■ Extracto de página:
▬▬▬
Elogio del analfabetismo

    “La decadencia del analfabetismo” (1930) es el texto de una conferencia de José Bergamín en la que considera las letras como perturbadoras de la vida y del pensamiento, enemigas de la verdadera cultura. Distingue una cultura literal y otra espiritual, que sería la verdadera. Lo que sin duda hemos de relacionar con aquel dicho de que la letra con sangre entra, y la afirmación paulina -y por lo tanto cristiana- de littera enim occidit, spiritus autem uiuificat, que traduce el griego τὸ γὰρ γράμμα ἀποκτέννει, τὸ δὲ πνεῦμα ζῳοποιεῖ: la letra en efecto mata, pero el espíritu vivifica. Bergamín reformula el dicho evangélico como: La letra mata al espíritu. Por eso el poeta que es Bergamín reivindica el analfabetismo: “Bienaventurados los que no saben leer ni escribir porque serán llamados analfabetos”.
▬▬▬
■ Ejercicios propuestos:
1: Enumere todas las formulaciones sobre la letra que recoge el texto sobre el elogio del analfabetismo, incluidas las que aparecen en otras lenguas.
2: Prosiga el texto sobre el elogio del analfabetismo a continuación de la bienaventuranza de Bergamín con la que concluye.
▬▬▬
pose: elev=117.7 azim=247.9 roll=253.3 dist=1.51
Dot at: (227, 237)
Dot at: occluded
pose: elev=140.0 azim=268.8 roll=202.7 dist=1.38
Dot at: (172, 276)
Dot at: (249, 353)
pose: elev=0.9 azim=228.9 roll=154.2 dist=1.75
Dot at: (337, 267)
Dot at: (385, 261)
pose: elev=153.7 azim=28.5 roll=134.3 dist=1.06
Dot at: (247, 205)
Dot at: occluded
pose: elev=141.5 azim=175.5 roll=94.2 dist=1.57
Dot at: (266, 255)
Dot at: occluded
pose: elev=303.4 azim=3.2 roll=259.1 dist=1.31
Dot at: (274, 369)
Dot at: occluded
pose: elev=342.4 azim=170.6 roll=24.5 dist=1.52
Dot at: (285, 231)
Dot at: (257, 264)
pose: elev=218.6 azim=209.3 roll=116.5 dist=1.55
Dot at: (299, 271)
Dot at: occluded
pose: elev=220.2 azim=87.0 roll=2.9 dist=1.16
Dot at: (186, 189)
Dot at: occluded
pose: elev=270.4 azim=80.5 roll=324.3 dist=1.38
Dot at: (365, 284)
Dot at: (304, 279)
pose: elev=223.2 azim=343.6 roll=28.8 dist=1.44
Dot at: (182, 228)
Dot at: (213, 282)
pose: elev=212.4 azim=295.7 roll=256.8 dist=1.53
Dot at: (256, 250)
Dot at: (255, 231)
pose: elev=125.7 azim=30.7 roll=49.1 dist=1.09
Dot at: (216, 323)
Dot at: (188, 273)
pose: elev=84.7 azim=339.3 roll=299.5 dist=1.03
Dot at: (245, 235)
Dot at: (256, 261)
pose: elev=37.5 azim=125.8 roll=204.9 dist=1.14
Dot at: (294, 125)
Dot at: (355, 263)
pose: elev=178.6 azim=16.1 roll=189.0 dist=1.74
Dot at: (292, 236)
▬▬▬
■ Soluciones:
1:
- La letra con sangre entra.
- Littera enim occidit, spiritus autem uiuificat.
- τὸ γὰρ γράμμα ἀποκτέννει, τὸ δὲ πνεῦμα ζῳοποιεῖ
- La letra en efecto mata, pero el espíritu vivifica.
- La letra mata al espíritu.

2:
     El analfabetismo bergaminiano contrapone la letra escrita a la palabra viva, el espíritu, que es lo que había al principio, antes de la alfabetización: el logos de los griegos y el uerbum latino. Y al principio quiere decir no solo de la creación y de la humanidad, sino también de uno mismo. Por eso el poeta reivindica la figura del niño que todavía no ha sido alfabetizado, que preserva así su estado de inocencia porque todavía no ha asimilado la letra, la letra sin vida, la letra muerta “que sustituye a la palabra y mata el pensamiento”. La cultura alfabética, dice Bergamín, ha llevado a una paralización general y progresiva del pensamiento, sistematizándolo, acabando con el diálogo, y fomentando la “polimatía” o acumulación de conocimientos eruditos que denunciaba Heraclito de Éfeso, unos conocimientos que son ideas fijas que impiden el razonamiento.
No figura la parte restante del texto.